FC Franklin Covey Co
Sector financial performance:
This company, who primarily provides training and consulting services to improve individual and organizational performance, has been grouped into performance improvement consulting sector in education industry.
From the sales of companies in this sector, it seems that the demand for training and performance improvement consulting services from customers of US market is not strong. Companies in this sector continued to expand their services to international market, which seems to be growing quickly.
Due to tightened demand and thus pressured sales, companies have usually faced issues of shrinking gross margins and increasing SG&A as percentage of sales. As a result, companies’ operating margins all decreased to some extent. The typical operating margins among those companies are between -1.5% and 4% down from 8-12% three years ago.

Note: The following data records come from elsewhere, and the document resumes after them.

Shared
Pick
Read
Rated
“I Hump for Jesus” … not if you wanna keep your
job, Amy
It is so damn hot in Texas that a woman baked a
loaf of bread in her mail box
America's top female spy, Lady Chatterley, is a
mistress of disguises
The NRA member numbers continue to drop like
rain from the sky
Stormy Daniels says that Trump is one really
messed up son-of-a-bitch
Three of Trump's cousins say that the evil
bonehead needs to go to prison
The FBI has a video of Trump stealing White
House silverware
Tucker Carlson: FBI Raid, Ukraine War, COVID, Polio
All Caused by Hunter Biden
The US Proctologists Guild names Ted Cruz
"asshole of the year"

According to our analysis, the typical companies’ enterprise price/EBI ratio is 34 with an interest/EBITDA ratio of 22%. The typical companies’ enterprise/sales ratios are 0.8-1.9.
It seems that the demand for performance improvement training and consulting from companies in US market has been declining as indicated by decreased sales from its office segment in 2015/16 but see a sign that the demand may be coming back in 2017/18. Contracts from government seem to be strong but present instability. Expansion in China market continued to bring revenue as expected but face foreign currency risks.
The first three quarter of fiscal 2018 compared with the same period of 2017(ended 20180531)
Net sales (excluding acquisition) increased about 12.5% (12% for 3Q) primarily due to deferred sales and from government services.
The fiscal 2017 compared with the of 2016(ended 20170831)
Net sales decreased about 7.4% primarily due to decrease in domestic office service offset by the increase in China area.
Fiscal 2016 compared with 2015
Net sales decreased about 5% primarily due to decrease in domestic onsite presentation and loss from government contracts.
Fiscal 2015 compared with 2014
Net sales increased about 2.4% primarily due to increase in government contracts offset by foreign currency impacts.
This company’s gross margin went down by about 100 basis points in the previous three years to about 66% in 2017. During the same time, the SG&A as percentage of sales increased significantly as a result of both increased SG&A spending and deleveraging of declining sales. Its operating margin went down to about -3% in 2017 (based on 12 months trailing data). However, as increase from subscription revenue of high margin, we see the improved gross margin in 2018 (70%). Therefore, while increased SG&A% due to increasing investment in sales we see its operating margin to be improved to about -1.5% in 2018.
This stock currently has a companies’ enterprise price/sales ratio of 1.9 ($25). We think that its stock is being relatively fairly valued considering the increasing potential from its subscription revenue.